A. Underinsured Motorist Statute

The Washington Underinsured Motorist (UIM) statute requires UIM insurance to be “provided . . . for the protection of persons insured thereunder who are legally entitled to recover damages from owners or operators of underinsured motor vehicles . . . .” RCW 48.22.030(2). RCW 48.22.030(1) defines an “underinsured motor vehicle” as

a motor vehicle with respect to the ownership, maintenance, or use of which either no bodily injury or property damage liability bond or insurance policy applies at the time of an accident, or with respect to which the sum of the limits of liability under all bodily injury or property damage liability bonds and insurance policies applicable to a covered person after an accident is less than the applicable damages which the covered person is legally entitled to recover.

RCW 48.22.030(1) (emphasis added). The UIM statute cov *264 ers damages by both noninsured and underinsured vehicles. “The intent is that UIM insurance supplement but not supplant liability insurance.” Allstate Ins. Co. v. Dejbod, 63 Wn. App. 278, 284, 818 P.2d 608 (1991). In other words, “liability insurance is primary, while UIM insurance is secondary.” Dejbod, 63 Wn. App. at 284.

1. Applicable Insurance Policies

The UIM statute requires a UIM insurer to pay “(1) a claimant’s legally recoverable (‘applicable’) damages or UIM limits, whichever is less, minus (2) ‘the sum of the limits bf liability under all. . . insurance policies applicable to a covered person after an accident.’ ” Dejbod, 63 Wn. App. at 284 (quoting RCW 48.22.030(1)) (emphasis added). An insurance policy is “applicable” when “the claimant, if he or she diligently pursued the claim against the liability insured to final adjudication, could legally require the liability insurer to pay.” Dejbod, 63 Wn. App. at 284-85.

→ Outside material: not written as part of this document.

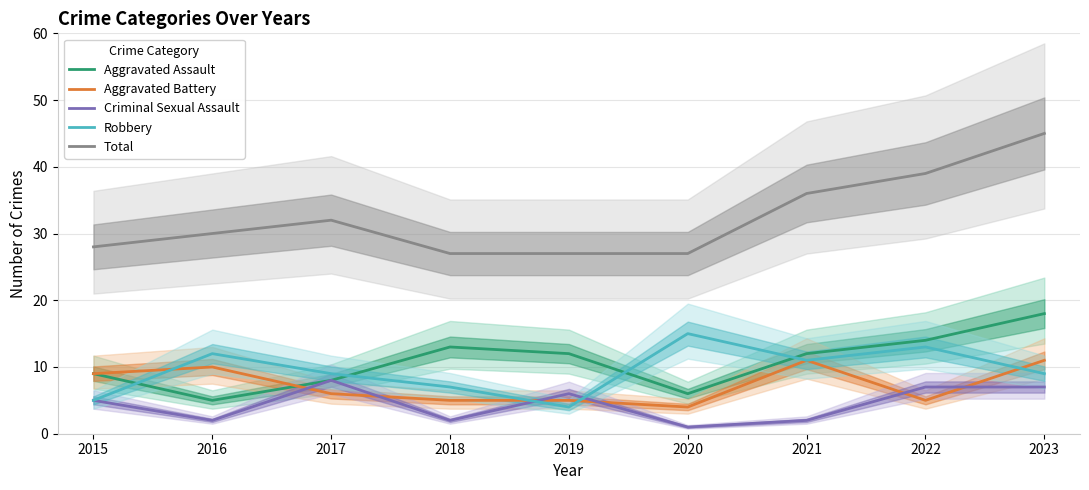

How many series are shown in this chart?

5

[T]he UIM insurer . . . undertakes a duty to pay that extends no farther than the legal liability of the involved tortfeasors, if any. Thus, when it is said that the purpose of liability and UIM insurance is “full compensation for the victims of auto accidents,” what is meant is that liability and UIM insurance, working together, are intended to fully compensate claimants for those amounts that they are legally entitled to recover from liable tortfeasors, up to the sum of applicable liability and UIM limits. See Tissell v. Liberty Mut. Ins. Co., 115 Wn.2d [107,] 120 [795 P.2d 126 (1990)] (Callow, C.J., concurring); Britton v. Safeco Ins. Co. of Am., 104 Wn.2d [518,] 531 [707 P.2d 125 (1985)].[ 3 ]

Dejbod, 63 Wn. App. at 283.

The question of whether a plaintiff can recover from an insured determines only whether the policy is applicable.